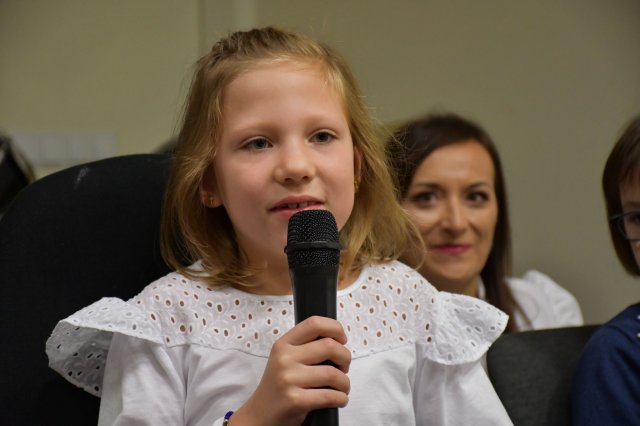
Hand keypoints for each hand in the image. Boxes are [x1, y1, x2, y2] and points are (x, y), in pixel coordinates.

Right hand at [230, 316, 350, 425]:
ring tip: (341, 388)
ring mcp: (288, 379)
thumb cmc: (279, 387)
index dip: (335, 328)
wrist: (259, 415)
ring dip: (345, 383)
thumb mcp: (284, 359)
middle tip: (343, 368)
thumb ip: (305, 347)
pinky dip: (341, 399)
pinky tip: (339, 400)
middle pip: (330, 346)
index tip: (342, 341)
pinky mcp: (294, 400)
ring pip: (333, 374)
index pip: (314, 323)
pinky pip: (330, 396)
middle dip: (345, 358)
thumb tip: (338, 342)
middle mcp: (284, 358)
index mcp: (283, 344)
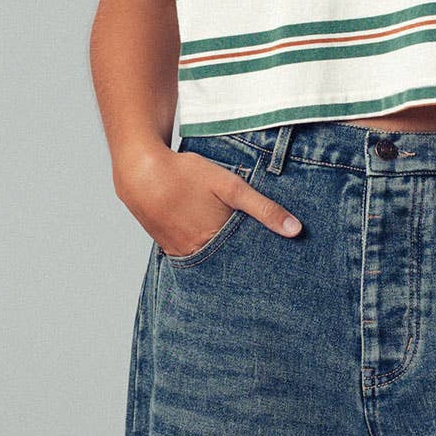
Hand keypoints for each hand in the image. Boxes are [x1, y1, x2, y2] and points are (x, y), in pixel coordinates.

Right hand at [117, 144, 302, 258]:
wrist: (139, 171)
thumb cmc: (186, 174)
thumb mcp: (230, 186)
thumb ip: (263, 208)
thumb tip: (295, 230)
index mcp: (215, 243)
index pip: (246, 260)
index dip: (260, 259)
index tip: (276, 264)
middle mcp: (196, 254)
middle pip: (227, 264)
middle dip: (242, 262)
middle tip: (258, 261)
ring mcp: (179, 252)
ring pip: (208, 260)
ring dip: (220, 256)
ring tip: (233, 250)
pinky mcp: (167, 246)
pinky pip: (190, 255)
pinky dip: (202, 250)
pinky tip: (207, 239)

┄┄┄┄┄┄┄┄┄┄┄┄┄┄┄┄┄┄┄┄

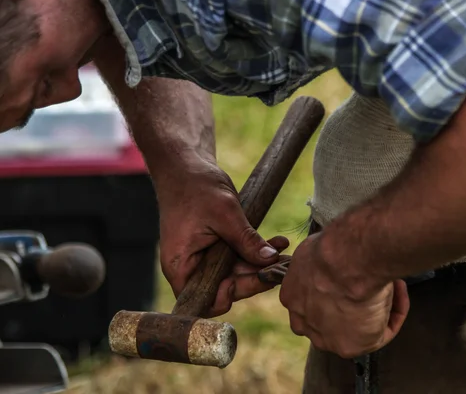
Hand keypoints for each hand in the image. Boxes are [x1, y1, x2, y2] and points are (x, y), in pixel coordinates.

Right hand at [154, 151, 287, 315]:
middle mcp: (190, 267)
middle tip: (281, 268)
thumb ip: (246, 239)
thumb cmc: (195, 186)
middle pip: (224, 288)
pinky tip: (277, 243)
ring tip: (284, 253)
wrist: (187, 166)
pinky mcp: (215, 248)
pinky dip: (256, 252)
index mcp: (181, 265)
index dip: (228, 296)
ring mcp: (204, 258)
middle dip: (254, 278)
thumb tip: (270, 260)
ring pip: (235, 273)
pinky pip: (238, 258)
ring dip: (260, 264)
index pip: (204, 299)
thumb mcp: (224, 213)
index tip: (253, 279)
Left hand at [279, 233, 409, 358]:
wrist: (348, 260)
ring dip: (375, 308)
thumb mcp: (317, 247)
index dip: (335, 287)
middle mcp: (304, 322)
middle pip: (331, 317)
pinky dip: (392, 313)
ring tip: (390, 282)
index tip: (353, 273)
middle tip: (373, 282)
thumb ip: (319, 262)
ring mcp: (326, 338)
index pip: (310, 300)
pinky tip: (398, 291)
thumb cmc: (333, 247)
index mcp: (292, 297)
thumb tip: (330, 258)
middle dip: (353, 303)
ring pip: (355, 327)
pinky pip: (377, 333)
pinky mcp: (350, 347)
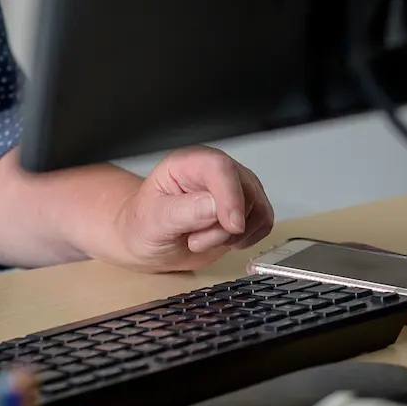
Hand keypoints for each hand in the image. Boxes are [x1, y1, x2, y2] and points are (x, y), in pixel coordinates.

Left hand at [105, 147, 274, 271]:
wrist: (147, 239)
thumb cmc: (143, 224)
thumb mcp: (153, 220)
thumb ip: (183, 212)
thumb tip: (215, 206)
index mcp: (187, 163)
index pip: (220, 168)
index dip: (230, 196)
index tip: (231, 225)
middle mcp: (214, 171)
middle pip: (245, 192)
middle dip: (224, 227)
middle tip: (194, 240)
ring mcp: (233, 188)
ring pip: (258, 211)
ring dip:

┄┄┄┄┄┄┄┄┄┄┄┄┄┄┄┄┄┄┄┄

- [Exercise aim]: For each line in the records that holds "Right", show that line as it stands.

- [Solution]:
Right hand at [230, 316, 350, 425]:
Right hand at [117, 144, 302, 258]:
Right hand at [154, 151, 287, 315]:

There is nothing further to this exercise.